Rian Nathani’s review published on Letterboxd:
Emotionally manipulative and bereft of any sort of intellectual nuance, Seaspiracy is also too often unfocused and does not offer any substantive but reasonable solution beyond rote, blanket statements. Doesn't help that the director is one of the most annoying subjects of a documentary I've ever seen - his presence is incredibly unhelpful to the message the film is aiming for. He just comes off as a bit of a self-important dunce, and fairly amateurish to boot. But my two primary criticisms are these:
1. So many of the interview subjects in this film wave and shout and stare meaningfully at the camera while proclaiming that NO ONE is working on, or even talking about, some of the issues at hand here (for example, bottom trawling). All I can gather from these repeated instances is that the filmmakers and their subjects are choosing to ignore the fact that there are several prominent organizations out there that are, in fact, working on issues like bottom trawling, and even a modicum of research on the subject would demonstrate that.
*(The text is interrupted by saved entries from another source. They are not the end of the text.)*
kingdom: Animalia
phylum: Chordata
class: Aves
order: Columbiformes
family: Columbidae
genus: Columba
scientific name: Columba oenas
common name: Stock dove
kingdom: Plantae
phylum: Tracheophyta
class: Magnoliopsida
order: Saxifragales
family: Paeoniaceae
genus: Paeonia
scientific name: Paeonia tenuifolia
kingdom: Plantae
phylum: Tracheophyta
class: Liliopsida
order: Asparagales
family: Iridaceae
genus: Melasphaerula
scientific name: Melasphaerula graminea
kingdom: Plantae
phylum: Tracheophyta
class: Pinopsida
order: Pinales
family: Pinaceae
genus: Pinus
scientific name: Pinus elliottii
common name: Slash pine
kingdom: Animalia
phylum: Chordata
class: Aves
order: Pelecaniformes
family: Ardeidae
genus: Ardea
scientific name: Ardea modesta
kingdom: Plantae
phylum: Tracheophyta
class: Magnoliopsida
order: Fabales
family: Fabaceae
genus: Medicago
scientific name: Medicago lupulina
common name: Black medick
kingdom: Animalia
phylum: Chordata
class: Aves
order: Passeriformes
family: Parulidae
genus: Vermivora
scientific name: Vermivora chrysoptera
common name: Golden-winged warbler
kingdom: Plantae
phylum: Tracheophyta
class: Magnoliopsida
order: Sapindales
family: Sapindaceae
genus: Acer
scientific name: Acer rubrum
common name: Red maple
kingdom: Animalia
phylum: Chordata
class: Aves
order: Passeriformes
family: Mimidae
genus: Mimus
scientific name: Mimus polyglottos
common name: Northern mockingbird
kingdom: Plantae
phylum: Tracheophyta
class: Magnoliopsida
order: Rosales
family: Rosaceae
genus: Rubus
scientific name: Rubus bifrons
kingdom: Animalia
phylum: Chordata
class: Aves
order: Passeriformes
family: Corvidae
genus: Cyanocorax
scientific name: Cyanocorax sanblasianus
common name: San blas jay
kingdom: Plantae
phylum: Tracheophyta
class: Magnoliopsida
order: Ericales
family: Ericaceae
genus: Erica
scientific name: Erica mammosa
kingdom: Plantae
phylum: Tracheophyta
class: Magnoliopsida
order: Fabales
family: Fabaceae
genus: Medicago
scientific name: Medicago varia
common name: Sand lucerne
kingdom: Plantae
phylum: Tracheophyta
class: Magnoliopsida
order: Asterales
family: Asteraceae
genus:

As someone with experience in this field it comes off as incredibly stupid and tarnishes their credibility.
2. Most insultingly to me, however, is the fact that some sections of Seaspiracy pretend to be breaking new ground and shining a light on situations that in fact have been the subjects of entire films themselves. The filmmakers' trip to Taiji, Japan early in the film is just a poor retread of the far-superior The Cove, and it's not even mentioned. Furthermore, the filmmakers take great pains to make you think they're so brave for traveling to Bangkok to interview victims of the Thai fishing slave trade, but are so carried away by their own actions that they neglect to mention whatsoever the work being done by local advocates such as Patima Tungpuchayakul, who was spotlighted so powerfully in the film Ghost Fleet. Both the Japanese dolphin hunt and the Thai fishing slave trade are so important to bring awareness to, but neglecting to credit the filmmakers who have come before you (and done what you tried to do more effectively than you) is so intellectually dishonest.
This film is going to get a lot of attention and will probably be highly regarded by many, and it's the right of everyone to feel however they want about it. But the filmmakers get a lot wrong here and a little more research into fisheries issues and the greater problems that face our oceans would go a long way.